The loanbook sale was structured in two tranches, with the first tranche of €292 mln relating to Cypriot exposures, expected to be settled by Hellenic on Thursday.

This seems to satisfy Cyprus authorities that RCB’s 11,000 retail and corporate customers will be safeguarded, while deposits are underwritten by the €100,000 guarantee framework.

As of Thursday, RCB said that “in agreement with the ECB Banking Supervision, (it) will cease from entering into new business with clients with respect to both deposits and/or loans.”

Big Four auditors Deloitte have been mutually appointed by RCB and the ECB Banking Supervision “to control the process of the bank completing its settlements with depositors, ensuring the smooth conclusion of the deposit relationships.”

“Our clients will be notified and requested to transfer their operations and deposits to other banking institutions in the coming months. In the interim period existing clients will be serviced as usual.
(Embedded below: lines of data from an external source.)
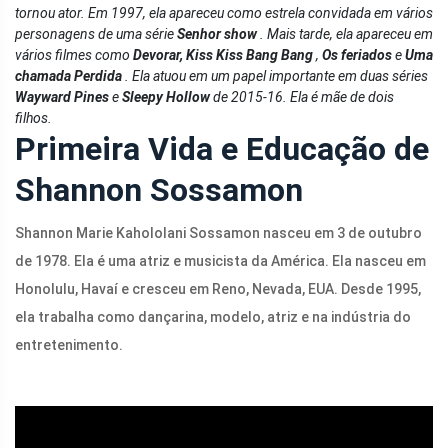
tornou ator. Em 1997, ela apareceu como estrela convidada em vários
personagens de uma série
Senhor show
. Mais tarde, ela apareceu em
vários filmes como
Devorar,
Kiss Kiss Bang Bang
,
Os feriados
e
Uma
chamada Perdida
. Ela atuou em um papel importante em duas séries
Wayward Pines
e
Sleepy Hollow
de 2015-16. Ela é mãe de dois
filhos.
Primeira Vida e Educação de
Shannon Sossamon
Shannon Marie Kahololani Sossamon nasceu em 3 de outubro
de 1978. Ela é uma atriz e musicista da América. Ela nasceu em
Honolulu, Havaí e cresceu em Reno, Nevada, EUA. Desde 1995,
ela trabalha como dançarina, modelo, atriz e na indústria do
entretenimento.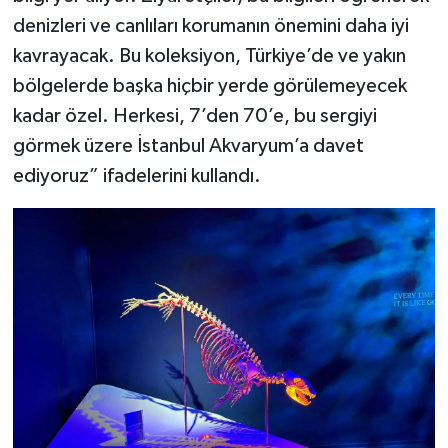
denizleri ve canlıları korumanın önemini daha iyi
kavrayacak. Bu koleksiyon, Türkiye’de ve yakın
bölgelerde başka hiçbir yerde görülemeyecek
kadar özel. Herkesi, 7’den 70’e, bu sergiyi
görmek üzere İstanbul Akvaryum’a davet
ediyoruz” ifadelerini kullandı.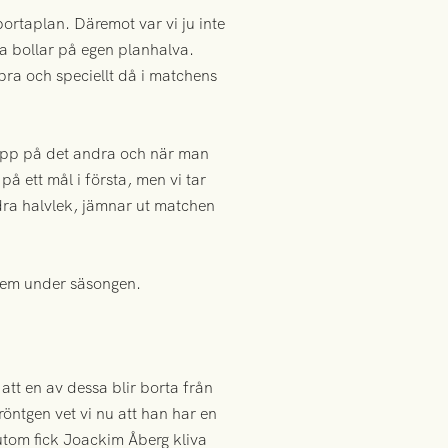
bortaplan. Däremot var vi ju inte
a bollar på egen planhalva.
bra och speciellt då i matchens
grepp på det andra och när man
 på ett mål i första, men vi tar
dra halvlek, jämnar ut matchen
blem under säsongen.
att en av dessa blir borta från
röntgen vet vi nu att han har en
sutom fick Joackim Åberg kliva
We will continue to execute payments and transfers on instructions of our clients and enable their transition to other banks, processing card payments and acquiring services.”

In essence, local account holders, small to medium sized enterprises and retailers operating RCB’s POS payment machines will be able to transfer to other local banks where, onboarding processes remain arduous and slow, prompting many to consider electronic money institutions.

Already, 16 of RCB’s staff managing the loans portfolio are moving to Hellenic Bank, while the credit cards services division has been considered a separate entity and will seek a new investor.